1 tbs hot chili sauce

mix the milk ,oil,eggs ,salt ,pepper,oregano,and the hot sauce.

in a bowl put the flower and mix in the mixture slowly till the mixture is smooth

add the tomato's and mix now add the ketchup to give a marble effect

pour in to molds sprinkle mozzarella on top .

put in pre heated oven at 375 for 15-20 minutes or til you can stick a toothpick and it comes out dry.and the mozzarella is nice and Browne.

Bone appetite.






























































His and hers



















Thanks for looking at my post .


----------



## fpnmf (Aug 7, 2011)

Those look delicious!!

 Thanks for the recipe and great pics!!

  Craig


----------



## nwdave (Aug 7, 2011)

H-m-m-m-m-m, now those look very interesting.  Just got added to the list of things to do. 

Thanks.


----------



## Bearcarver (Aug 7, 2011)

Those look Awesome!!!!

His & hers (slight difference)----I almost lost my coffee!!!  
	

	
	
		
		



		
		
	


	





Thanks for a great thread!!!

Bear


----------



## rdknb (Aug 7, 2011)

mmmm they look very good


----------



## daddydon (Aug 7, 2011)

I love all of your Ideas ..Thanks for sharing!


----------



## windshield king (Aug 7, 2011)

what a great idea thanks


----------



## SmokinAl (Aug 7, 2011)

Ahron, you just keep raising the bar.

You have such a great bunch of recipes that I've never seen before.
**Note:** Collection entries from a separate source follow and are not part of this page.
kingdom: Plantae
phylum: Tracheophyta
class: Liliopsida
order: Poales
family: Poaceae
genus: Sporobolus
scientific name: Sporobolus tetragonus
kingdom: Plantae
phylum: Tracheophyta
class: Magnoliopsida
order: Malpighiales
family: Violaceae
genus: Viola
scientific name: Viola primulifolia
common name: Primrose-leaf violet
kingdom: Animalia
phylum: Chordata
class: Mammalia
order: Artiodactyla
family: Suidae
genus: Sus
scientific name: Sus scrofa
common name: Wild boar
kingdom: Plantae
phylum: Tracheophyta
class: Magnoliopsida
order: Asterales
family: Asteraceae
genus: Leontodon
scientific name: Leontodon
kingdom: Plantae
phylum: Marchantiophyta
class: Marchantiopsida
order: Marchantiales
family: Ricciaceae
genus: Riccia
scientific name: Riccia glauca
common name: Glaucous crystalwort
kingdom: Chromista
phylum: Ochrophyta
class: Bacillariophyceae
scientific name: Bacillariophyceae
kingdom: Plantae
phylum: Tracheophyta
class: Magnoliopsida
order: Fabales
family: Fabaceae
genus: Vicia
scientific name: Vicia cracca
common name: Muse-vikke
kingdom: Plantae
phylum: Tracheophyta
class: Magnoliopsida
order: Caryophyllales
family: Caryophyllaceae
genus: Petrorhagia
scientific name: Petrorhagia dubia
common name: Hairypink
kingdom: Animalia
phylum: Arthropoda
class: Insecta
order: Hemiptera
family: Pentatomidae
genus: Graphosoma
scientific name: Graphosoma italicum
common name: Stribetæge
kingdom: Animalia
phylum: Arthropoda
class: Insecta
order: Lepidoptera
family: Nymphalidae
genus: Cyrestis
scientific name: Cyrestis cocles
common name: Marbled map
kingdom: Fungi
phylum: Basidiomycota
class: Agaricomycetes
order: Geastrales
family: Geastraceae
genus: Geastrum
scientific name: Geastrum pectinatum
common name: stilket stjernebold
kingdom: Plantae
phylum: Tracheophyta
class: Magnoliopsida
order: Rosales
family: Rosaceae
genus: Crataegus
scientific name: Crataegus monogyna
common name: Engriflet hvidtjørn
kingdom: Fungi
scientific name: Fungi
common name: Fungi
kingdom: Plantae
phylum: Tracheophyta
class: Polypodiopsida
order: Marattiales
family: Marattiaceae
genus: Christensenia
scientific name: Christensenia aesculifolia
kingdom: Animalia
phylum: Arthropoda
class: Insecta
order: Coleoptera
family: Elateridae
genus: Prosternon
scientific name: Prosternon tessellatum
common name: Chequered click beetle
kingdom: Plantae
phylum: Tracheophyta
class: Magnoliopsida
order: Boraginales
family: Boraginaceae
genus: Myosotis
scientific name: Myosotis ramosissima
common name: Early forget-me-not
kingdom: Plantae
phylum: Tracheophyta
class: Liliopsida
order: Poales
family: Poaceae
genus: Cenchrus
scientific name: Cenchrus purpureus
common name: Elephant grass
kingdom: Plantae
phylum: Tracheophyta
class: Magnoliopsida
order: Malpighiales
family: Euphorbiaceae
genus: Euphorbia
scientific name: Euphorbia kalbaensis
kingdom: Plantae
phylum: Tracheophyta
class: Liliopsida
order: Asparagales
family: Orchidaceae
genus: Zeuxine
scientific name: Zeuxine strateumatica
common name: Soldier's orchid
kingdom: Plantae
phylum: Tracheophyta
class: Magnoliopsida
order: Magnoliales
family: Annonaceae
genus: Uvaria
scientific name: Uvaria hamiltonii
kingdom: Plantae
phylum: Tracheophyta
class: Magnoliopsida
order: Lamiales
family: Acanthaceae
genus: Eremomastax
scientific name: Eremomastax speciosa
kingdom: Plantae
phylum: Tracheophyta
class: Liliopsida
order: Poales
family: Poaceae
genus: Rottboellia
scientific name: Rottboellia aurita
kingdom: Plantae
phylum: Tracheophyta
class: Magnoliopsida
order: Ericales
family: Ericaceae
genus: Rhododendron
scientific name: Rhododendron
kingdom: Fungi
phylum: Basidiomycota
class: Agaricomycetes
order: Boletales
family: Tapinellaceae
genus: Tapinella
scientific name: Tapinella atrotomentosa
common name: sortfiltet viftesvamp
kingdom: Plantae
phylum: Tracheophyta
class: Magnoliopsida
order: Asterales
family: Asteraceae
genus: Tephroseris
Keep them coming my friend!


----------



## meateater (Aug 7, 2011)

Those look great.


----------



## africanmeat (Aug 7, 2011)

fpnmf said:


> Those look delicious!!
> 
> Thanks for the recipe and great pics!!
> 
> Craig


  Thanks craig




NWDave said:


> H-m-m-m-m-m, now those look very interesting.  Just got added to the list of things to do.
> 
> Thanks.


 thanks Dave you will love it




Bearcarver said:


> Those look Awesome!!!!
> 
> His & hers (slight difference)----I almost lost my coffee!!!
> 
> ...


 Thanks Bear did you see the skirt on her
	

	
	
		
		



		
		
	


	








RdKnB said:


> mmmm they look very good


 Thanks




daddydon said:


> I love all of your Ideas ..Thanks for sharing!


  Thanks it my pleasure  




windshield king said:


> what a great idea thanks


   Thanks




SmokinAl said:


> Ahron, you just keep raising the bar.
> 
> You have such a great bunch of recipes that I've never seen before.
> 
> Keep them coming my friend!


 Thanks AL when people love what you do you improve
 




meateater said:


> Those look great.


  Thanks  i see you drooling ill fix it


----------



## venture (Aug 7, 2011)

Baking is not my forte, eating is, tho, and those look too pretty to eat!

Good luck and good smoking.


----------